Proportion Adds Value to Property in Boston

28 05 2010

We can make a Beacon Hill anywhere This past weekend I drove down to Boston from southern New Hampshire to meet a friend who was visiting for the weekend.  As we walked around town we wandered into the Beacon Hill area. This is the old heart of the town and full of elegant 18th-century terraced homes. They are built in a variation of the style that in England we would call Georgian. I’m not sure what it is called here, perhaps ‘colonial’ style? These are right at the top end of the price range for property in Boston.

Why are they so sought after? Well location will have a lot to do with it certainly. You would probably pay a fortune for the ugliest shoebox here if it could take a bed. But I would say also that their beauty is a big factor too. Beauty adds value because it stimulates greater demand and pushes the price tag up. And why are they beautiuful? Two hundred years of New England weather softening the edges on the red-brick or cobblestone forms probably adds something. But it is more than this. The main reason, I suggest, is their harmonious proportions.

What struck me about these houses is how simple and reproducible their design is. They have a simple symmetrical arrangement of windows, one above the other, and a pointy roof.  There is some decorative work around the doors and the windows, but it could never be called flamboyant. If I knew about building materials then I reckon I could design one myself. Yet despite their simplicity they look good and it is as a result of the traditional proportionality.

Given this simplicity and the value that beauty adds to buildings, I am surprised that it hasn’t occurred to more developers and architects to study traditional proportion and use it, if only for economic reasons.

Look at the photos in this article. Notice how in every case the window size varies, storey to storey, so that the first is to the second as the second is the third and so on. When this rhythmical progression corresponds to the traditional pattern then the result is elegance. Sometimes the order changed around slightly so that it is not always the largest at the bottom. The dimensions of the first and second might be changed so the biggest storey is always the main living area. These architects didn’t play tricks – they put things where you expected them to be, so that the outward signs give an indication of the internal purpose. Similarly, the main door is always more prominent than the servants’ entrance. (You can’t count on this now. I was at an art gallery recently, which was a modern building made completely of reflective glass and the doorway was indistinguishable from any other panel. There was no indication through the external design where the door was. In fact it was placed offset to one side in a counter-intuitive position, presumably deliberately. I had to wait until I saw someone coming out before I knew where I could get in!)

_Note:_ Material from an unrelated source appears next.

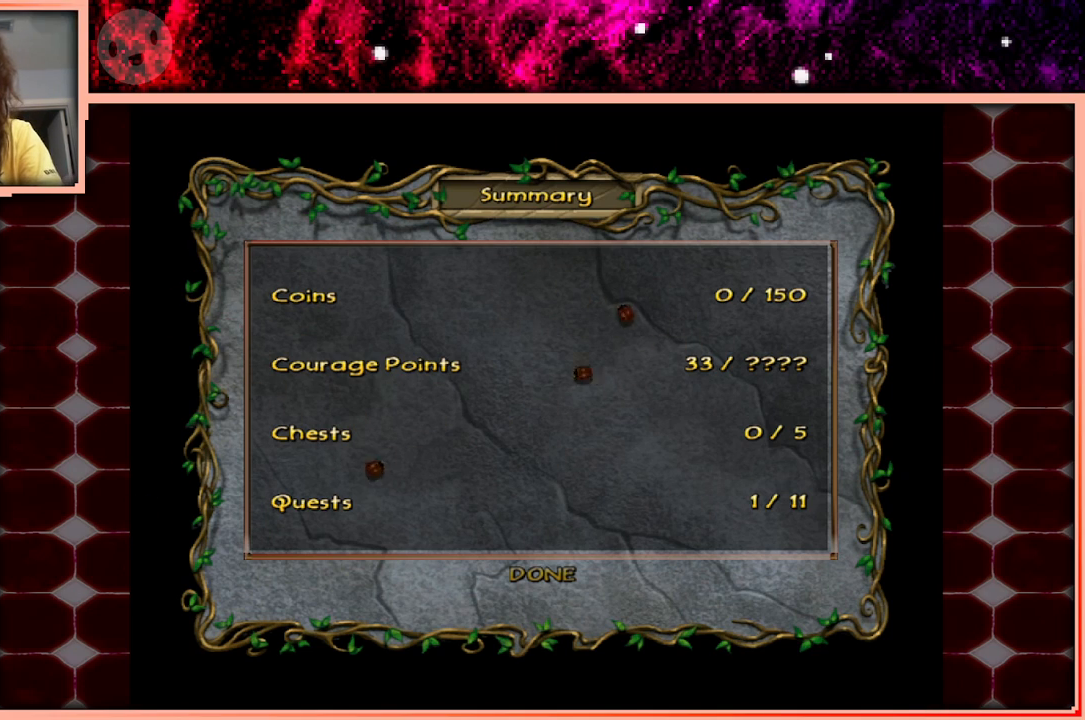
Gameplay with keyboard and mouse; each line is a JSON object with the keys held at the frame after it. "events" lists presses ("down") and releases ("up") of "a", "d", "s", "space" and "w" between this image and that frame as [ms after this image, input, new state], when the widget could be followed in between. No other keys are recorded. Mouse buttons are not recorded. Not read: mouse_move.
{"keys": [], "events": [[83, "space", "down"], [183, "space", "up"]]}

Coming back to Beacon Hill, I am convinced that these houses  looked just about as good the day they were built and if anyone chose to conform to these basic patterns today, then it would look good and sell at a high price. This has to be the simplest way for an architect to add greatest value for minimal investment of time and money. There is no need for pastiche – we are not bound slavishly to follow the decorative style of the period in every way, but provided the principles are adhered to, then here is way for modern architect to stand out from the crowd. The mathematics is relatively simple (I have presented it all in an article about proportionality, here).

So come on architects and town developers. Here’s your chance to make a killing. So let’s see a new Beacon Hill in the US! (I am available to consult on the project, by the way, at a very reasonable hourly rate!)

Incidentally, the Prince of Wales built an experimental new town on the outskirts of Dorchester in England that conformed to traditional proportions, called Poundbury (right, click to enlarge). The experience there was that although they were slightly more expensive to build, their beauty made demand so high that their price on the open market made the modest extra investment more than worthwhile. You can see more of Poundbury here.




3 responses

29 05 2010
Matthew James Collins

You have touched upon an interesting subject. Your average person has more contact with architecture than with any of the other arts. It can be justifiably considered the ‘Mother of all arts.’ All the other arts are usually experienced in the context of a built environment. One usually doesn’t hang a painting on a tree. However, architecture is by far the least understood of all the arts.

Proportion is essential to art. My father, an architect, refers to great buildings as ‘frozen music.’ However, one can not underestimate the pressure of the practical and economic requirements on works of architecture, especially in the venacular. A building is a fantastically complex equation. It involves factors such as structural properties of materials(technology), labor costs, sociological requirements, and lots of money. Very often the ascending proportion that one sees in pre-elevator buildings is economic. The more stairs that you had to climb, the less rent you were required to pay. Or as you mentioned, there where areas dedicated to servants. Does that change the inherent beauty of that particular proportional progression? Absolutely not.

Another misconception of architecture is the emphasis on facade. That is unfortunately a result of badly taught art history. Great architecture is a masterly articulation of space. It’s sculptural quality comes next. The icing on the cake is decorative elements that complete the structure. The Pantheon is memorable because of its spacial arrangement. Brunelleschi’s church of Santo Spirito is the same as is the work of Palladio.

Unfortunately, the pattern books that left Italy were incapable of transporting the concepts of space.

It would be great to hear you explore more the world of architecture as it is so important to our work as artists.

1 06 2010

As usual Matt, love what you have to say. I have an article about your blog written and will post it in the next few days, so don’t worry. I try to rotate the subjects a bit. I will let you know. Thanks for your continued interest. David

29 05 2010

Hi David, driving to Rhode Island beaches and finally able to read through the last ten posts or so…bravo, David, inspiring thoughts!